● Excerpt
□ □ □ □

Use of immunotherapy in recent years has revolutionized cancer treatment for certain types of cancers. However, the broad utility of immunotherapy is limited because there are still many types of cancer that do not respond effectively. Failure of a cancer to respond is due, at least in part, to its phenotypic plasticity, a feature that is established by cancer stem cells (CSC) and their associated microenvironments. This article discusses the current understanding of CSC-mediated immune evasion and provides a prospective view on how researchers can better understand and overcome the intrinsic immune privilege of CSCs and the extrinsic immune-suppressive microenvironment shaped by them.
Ever since Richard Nixon declared a “War on Cancer” in 1971 (National Cancer Act of 1971) and Barack Obama and Joe Biden began the Cancer Moonshot initiative in 2016 (Obama-Biden-cancer moonshot), understanding of the cellular and molecular mechanisms responsible for tumorigenesis and cancer development has made impressive advances (1). This improved understanding of cancer biology has paved the way to improved treatments. Conventional chemoradiotherapy (CRT) plus targeted (at mutant oncoprotein) therapy can reduce tumor load, but therapeutic refractoriness and cancer relapse remain a major challenge (2, 3). The heterogeneous nature of cancer helps account for therapeutic resistance (1, 2, 4–6). Clinical evidence increasingly supports a correlation between the biological characteristics of cancer stem cells (CSC) and cancer relapse-associated mortality, and the therapy refractory tumor fraction is often enriched with CSCs (Fig. 1A; refs. 7, 8).

□ □ □ □

● Provided data
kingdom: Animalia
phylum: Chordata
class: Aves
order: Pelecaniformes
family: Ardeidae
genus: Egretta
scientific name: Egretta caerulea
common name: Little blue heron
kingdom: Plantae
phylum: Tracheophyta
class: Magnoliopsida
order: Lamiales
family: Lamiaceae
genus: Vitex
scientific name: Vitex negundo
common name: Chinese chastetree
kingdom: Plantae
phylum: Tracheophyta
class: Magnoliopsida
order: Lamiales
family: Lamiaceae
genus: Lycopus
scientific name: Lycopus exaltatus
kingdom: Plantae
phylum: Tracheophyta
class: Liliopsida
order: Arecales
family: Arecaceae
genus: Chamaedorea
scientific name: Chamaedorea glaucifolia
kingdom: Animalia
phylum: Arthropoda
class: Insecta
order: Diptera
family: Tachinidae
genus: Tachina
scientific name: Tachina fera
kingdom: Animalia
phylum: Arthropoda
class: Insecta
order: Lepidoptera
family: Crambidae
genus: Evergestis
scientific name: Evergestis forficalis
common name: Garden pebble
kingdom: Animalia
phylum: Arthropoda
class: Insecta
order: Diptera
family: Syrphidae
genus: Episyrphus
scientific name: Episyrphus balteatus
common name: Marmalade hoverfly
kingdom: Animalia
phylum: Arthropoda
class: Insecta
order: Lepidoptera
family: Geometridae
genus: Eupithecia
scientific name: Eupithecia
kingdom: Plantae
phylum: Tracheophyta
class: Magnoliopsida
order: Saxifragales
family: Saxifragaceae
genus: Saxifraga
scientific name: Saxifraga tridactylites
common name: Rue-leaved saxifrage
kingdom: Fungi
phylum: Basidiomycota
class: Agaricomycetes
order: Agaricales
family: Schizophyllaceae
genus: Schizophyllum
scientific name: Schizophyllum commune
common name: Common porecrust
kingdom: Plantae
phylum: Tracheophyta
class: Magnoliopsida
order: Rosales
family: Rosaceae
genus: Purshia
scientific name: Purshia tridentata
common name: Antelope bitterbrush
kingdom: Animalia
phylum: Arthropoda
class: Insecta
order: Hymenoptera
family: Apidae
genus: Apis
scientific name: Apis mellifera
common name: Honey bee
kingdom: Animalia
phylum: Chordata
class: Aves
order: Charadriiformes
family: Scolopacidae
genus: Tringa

□ □ □ □

● The task
Extend the excerpt on cancer stem cells and immunotherapy, starting right after its final sentence.

● Response box
CSCs are defined as the cell population within a tumor that has abilities of self-renewal and tumor initiation, and more rigorously the ability to survive stress as well as support tumor regrowth after therapy (9–13). CSCs can originate from normal stem cells (9–11, 14); however, CSCs can also be derived from differentiated cells, from transdifferentiation, or even from reprograming to different developmental stages, accounting for the common phenotypic plasticity of tumors (7, 15, 16). On the other hand, CSCs can contribute to generating phenotypic plasticity by giving rise to many progenies, with different proliferative capacities, lineage impairments, and epigenetic landscapes (Fig. 1B; refs. 7, 17). In addition, the number of CSCs varies from relatively rare to abundant in different types of cancers and is modulated by therapy, which generally induces CSC expansion (18, 19). Furthermore, the complicated tumor microenvironment (TME) can also play a role in positively or negatively influencing CSC survival, proliferation, and metastasis (Fig. 1A; refs. 13, 20–25). Therefore, understanding the properties of CSCs and their cross-talk with the TME is of great significance as researchers seek to improve cancer treatments, especially immune therapy.
Over the past decade, the use of immune checkpoint blockade (ICB) immunotherapies has remarkably improved patient outcomes across a range of cancer types (26, 27). ICB therapy targets key negative regulators of immune activation using antibodies blocking the CTLA4 and PD-1 pathways. ICB antibodies have been shown to induce durable tumor regressions in some patients across a range of cancer types (26, 27). As with CRT, not all cancer types or patients respond effectively to ICB-based immunotherapy (28, 29), and CSCs play a role in immunotherapy resistance (7, 24). In this review, we discuss the impact of the immune privilege of CSCs and the CSC-associated immune suppressive microenvironment in regulating the response to ICB-based therapy.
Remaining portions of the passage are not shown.